Taylor Polynomials and the Remainder
A Taylor polynomial is the best polynomial impostor of a function near a chosen point. The degree-$n$ one, $P_n(x) = \sum_{k=0}^{n} \frac{f^{(k)}(a)}{k!}(x-a)^k$, is built to match $f$ in value and in its first $n$ derivatives at the centre $a$, so right there the two are indistinguishable. Away from $a$ they part company, and the gap is the remainder $R_n = f - P_n$, shaded here. Watch a term fade in: each higher power bends the polynomial to hug the curve over a wider stretch, and the shaded gap is squeezed outward. Taylor's theorem pins the remainder down with the Lagrange bound, $|R_n(x)| \le \max|f^{(n+1)}|\,|x-a|^{n+1}/(n+1)!$, and the factorial in the denominator is why the approximation can improve so fast. But only inside the radius of convergence: for $1/(1-x)$ or $\ln(1+x)$ there is a wall (the green band) past which no amount of degree helps, the polynomial sailing off as the true function blows up or simply refuses to be matched. Drag the centre $a$ along the curve, drag the test point $x$, and read the error against degree on the log plot below: a clean downhill line inside the radius, an uphill one outside.
WHAT TO TRY
- Watch the build-up: each term fades in and the polynomial wraps further around the curve, the shaded remainder squeezed outward from the centre.
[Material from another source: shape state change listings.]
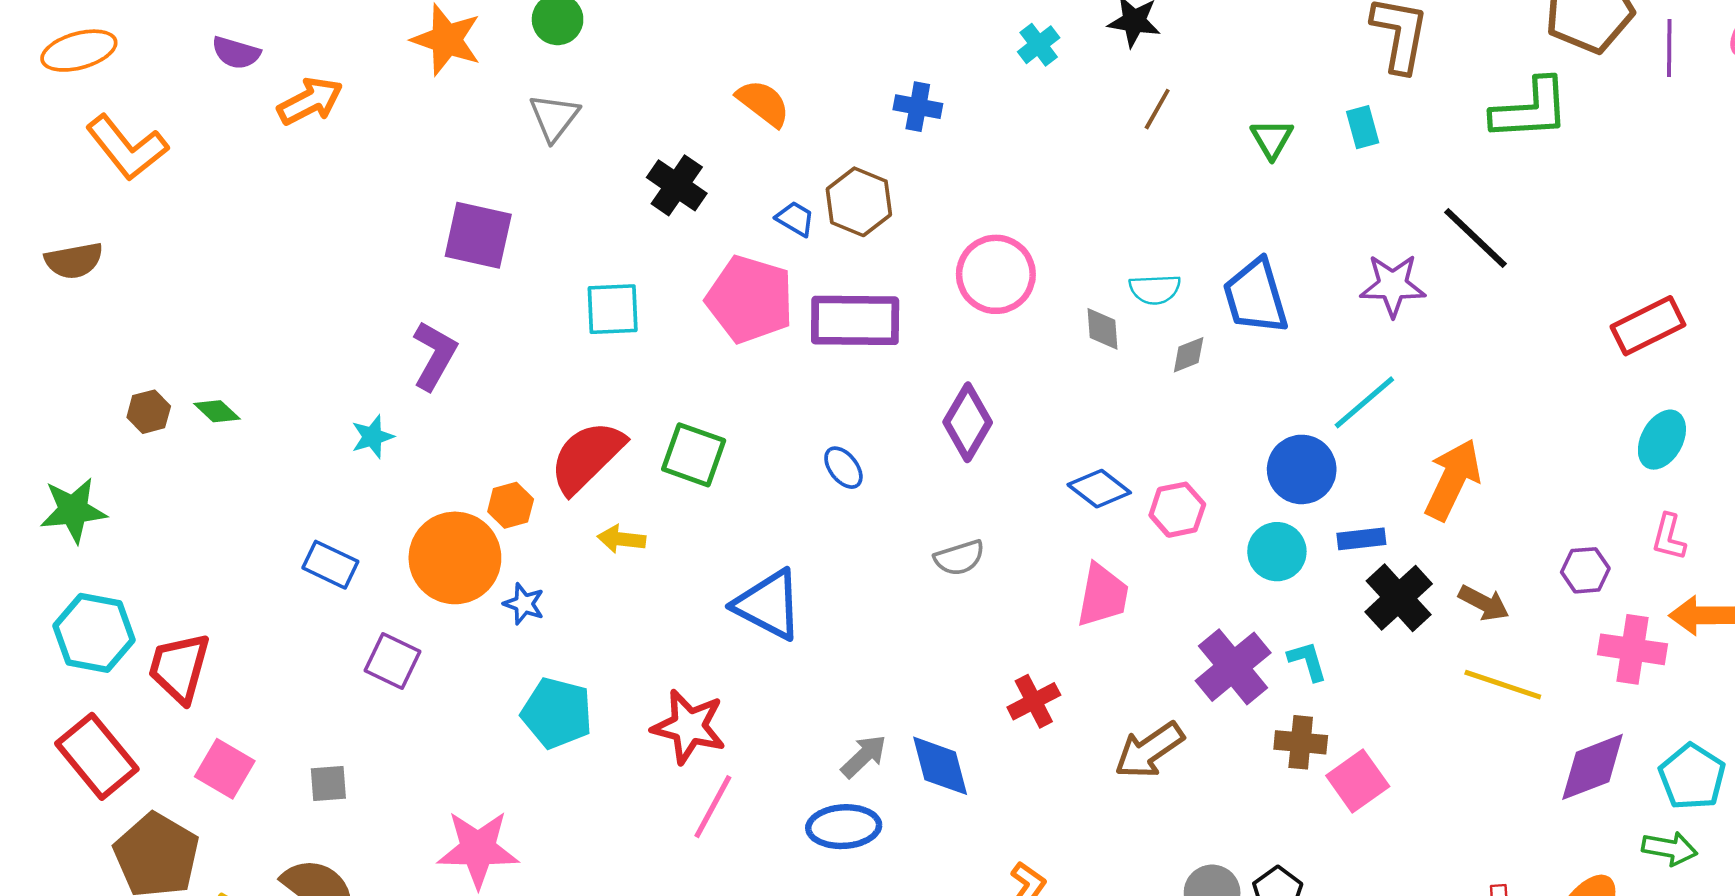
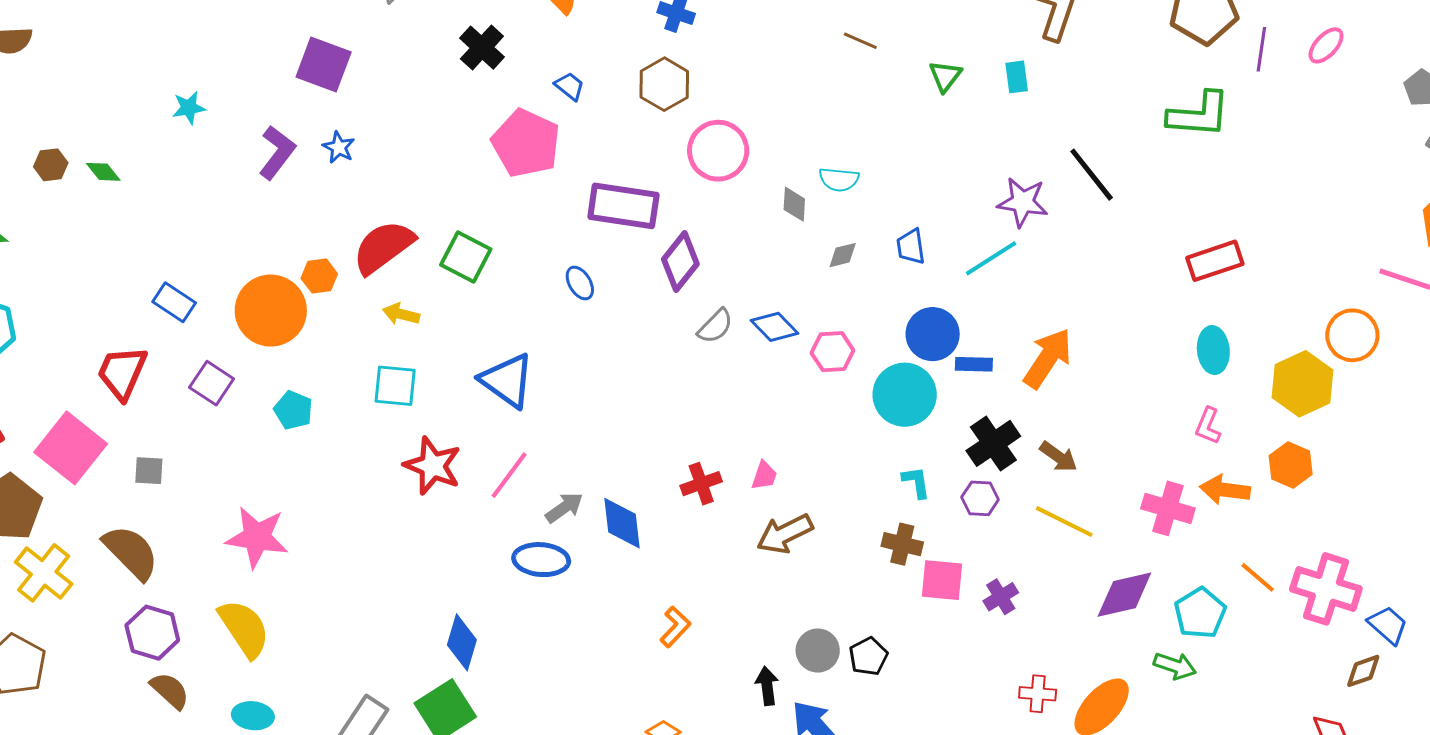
brown line: (1157, 109) -> (860, 41), turned 76
green L-shape: (1530, 109) -> (1199, 115), moved
brown hexagon: (859, 202) -> (664, 84), moved
blue trapezoid: (1256, 296) -> (911, 247), moved, size x0.6
cyan square: (613, 309) -> (395, 386), moved
purple rectangle: (855, 320) -> (623, 206), moved
gray diamond: (1189, 355) -> (843, 255), moved
cyan line: (1364, 402) -> (991, 258), moved
cyan star: (372, 437) -> (189, 108), moved
cyan ellipse: (1662, 440) -> (1213, 350), turned -42
blue rectangle: (1361, 539) -> (974, 364), moved
cyan circle: (1277, 552) -> (905, 395), size x1.4
gray semicircle: (959, 558) -> (715, 326), moved, turned -36
purple hexagon: (1585, 570) -> (980, 498), moved
pink trapezoid: (1103, 595) -> (764, 476), moved, size x0.6
blue star: (524, 604) -> (339, 147), moved
purple cross: (1233, 667) -> (1001, 597), moved, size x0.6
red trapezoid: (179, 668) -> (122, 373), moved
cyan pentagon: (557, 713) -> (293, 410), moved, size x0.7
pink square: (225, 769) -> (71, 448), size x1.5
pink square: (1358, 781) -> (942, 580), turned 33
pink line: (713, 807) -> (509, 475), moved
- Drag the centre $a$ along the curve: the polynomial re-anchors there, hugging the function around the new point.
- Switch to $1/(1-x)$ or $\ln(1+x)$: a green wall (the radius of convergence) appears, and past it the polynomial diverges no matter how high the degree.
- Drag the test point $x$ across that wall and watch the error plot flip from a downhill line to an uphill one.